- **DATA**

=====

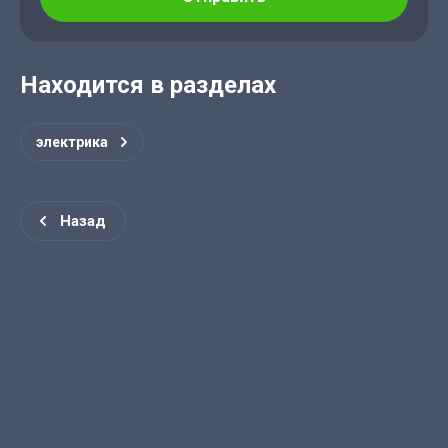
Находится в разделах
электрика
Назад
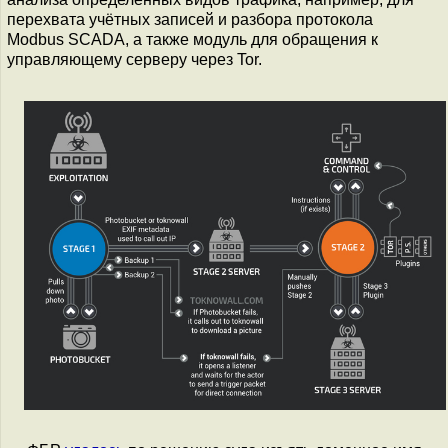
перехвата учётных записей и разбора протокола
Modbus SCADA, а также модуль для обращения к
управляющему серверу через Tor.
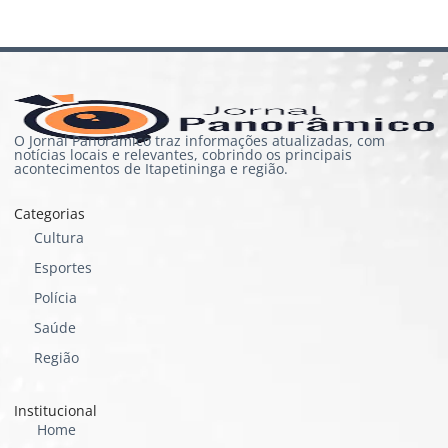
O Jornal Panorâmico traz informações atualizadas, com
notícias locais e relevantes, cobrindo os principais
acontecimentos de Itapetininga e região.
Categorias
Cultura
Esportes
Polícia
Saúde
Região
Institucional
Home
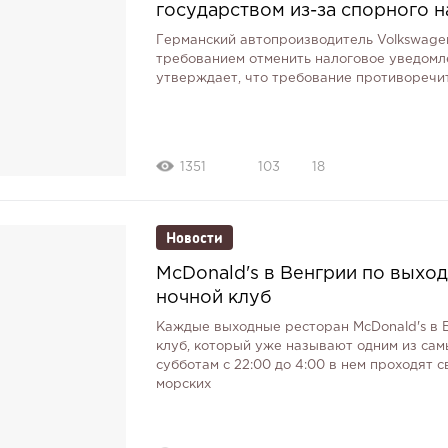
государством из-за спорного на
Германский автопроизводитель Volkswagen
требованием отменить налоговое уведомле
утверждает, что требование противоречит
1351
103
18
Новости
McDonald's в Венгрии по выхо
ночной клуб
Каждые выходные ресторан McDonald's в
клуб, который уже называют одним из сам
субботам с 22:00 до 4:00 в нем проходят
морских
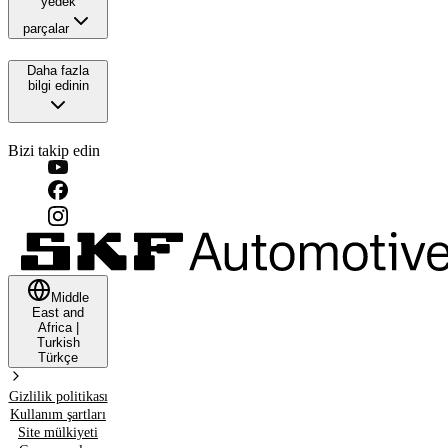
yedek
parçalar
Daha fazla
bilgi edinin
Bizi takip edin
Middle
East and
Africa
|
Turkish
Türkçe
Gizlilik politikası
Kullanım şartları
Site mülkiyeti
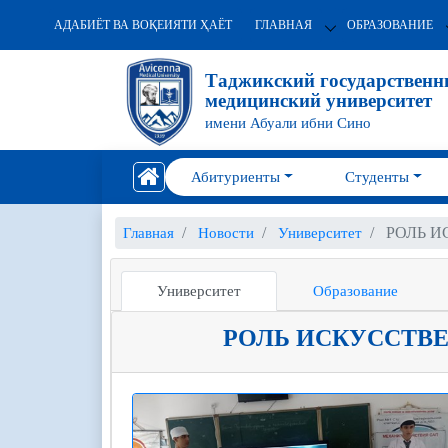
АДАБИЁТ ВА ВОҚЕИЯТИ ҲАЁТ
ГЛАВНАЯ
ОБРАЗОВАНИЕ
Таджикский государствен
медицинский университет
имени Абуали ибни Сино
Абитуриенты
Студенты
РОЛЬ И
Главная
Новости
Университет
Университет
Образование
РОЛЬ ИСКУССТВЕ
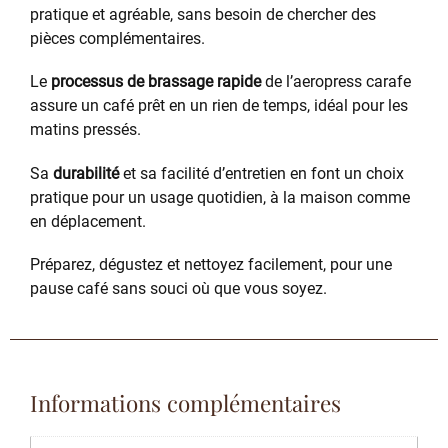
pratique et agréable, sans besoin de chercher des
pièces complémentaires.
Le
processus de brassage rapide
de l’aeropress carafe
assure un café prêt en un rien de temps, idéal pour les
matins pressés.
Sa
durabilité
et sa facilité d’entretien en font un choix
pratique pour un usage quotidien, à la maison comme
en déplacement.
Préparez, dégustez et nettoyez facilement, pour une
pause café sans souci où que vous soyez.
Informations complémentaires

=====

- **REQUIRED WORK**
Write out the text read from every one of the entries above, keeping each line unchanged and in its original order, and leave the pictures out.

- **COMPLETED TASK**
Находится в разделах
электрика
Назад
перехвата учётных записей и разбора протокола
Modbus SCADA, а также модуль для обращения к
управляющему серверу через Tor.
O Jornal Panorâmico traz informações atualizadas, com
notícias locais e relevantes, cobrindo os principais
acontecimentos de Itapetininga e região.
Categorias
Cultura
Esportes
Polícia
Saúde
Região
Institucional
Home
государством из-за спорного на
Германский автопроизводитель Volkswagen
требованием отменить налоговое уведомле
утверждает, что требование противоречит
1351
103
18
Новости
McDonald's в Венгрии по выхо
ночной клуб
Каждые выходные ресторан McDonald's в
клуб, который уже называют одним из сам
субботам с 22:00 до 4:00 в нем проходят
морских
yedek
parçalar
Daha fazla
bilgi edinin
Bizi takip edin
Middle
East and
Africa
|
Turkish
Türkçe
Gizlilik politikası
Kullanım şartları
Site mülkiyeti
АДАБИЁТ ВА ВОҚЕИЯТИ ҲАЁТ
ГЛАВНАЯ
ОБРАЗОВАНИЕ
Таджикский государствен
медицинский университет
имени Абуали ибни Сино
Абитуриенты
Студенты
РОЛЬ И
Главная
Новости
Университет
Университет
Образование
РОЛЬ ИСКУССТВЕ
pratique et agréable, sans besoin de chercher des
pièces complémentaires.
Le
processus de brassage rapide
de l’aeropress carafe
assure un café prêt en un rien de temps, idéal pour les
matins pressés.
Sa
durabilité
et sa facilité d’entretien en font un choix
pratique pour un usage quotidien, à la maison comme
en déplacement.
Préparez, dégustez et nettoyez facilement, pour une
pause café sans souci où que vous soyez.
Informations complémentaires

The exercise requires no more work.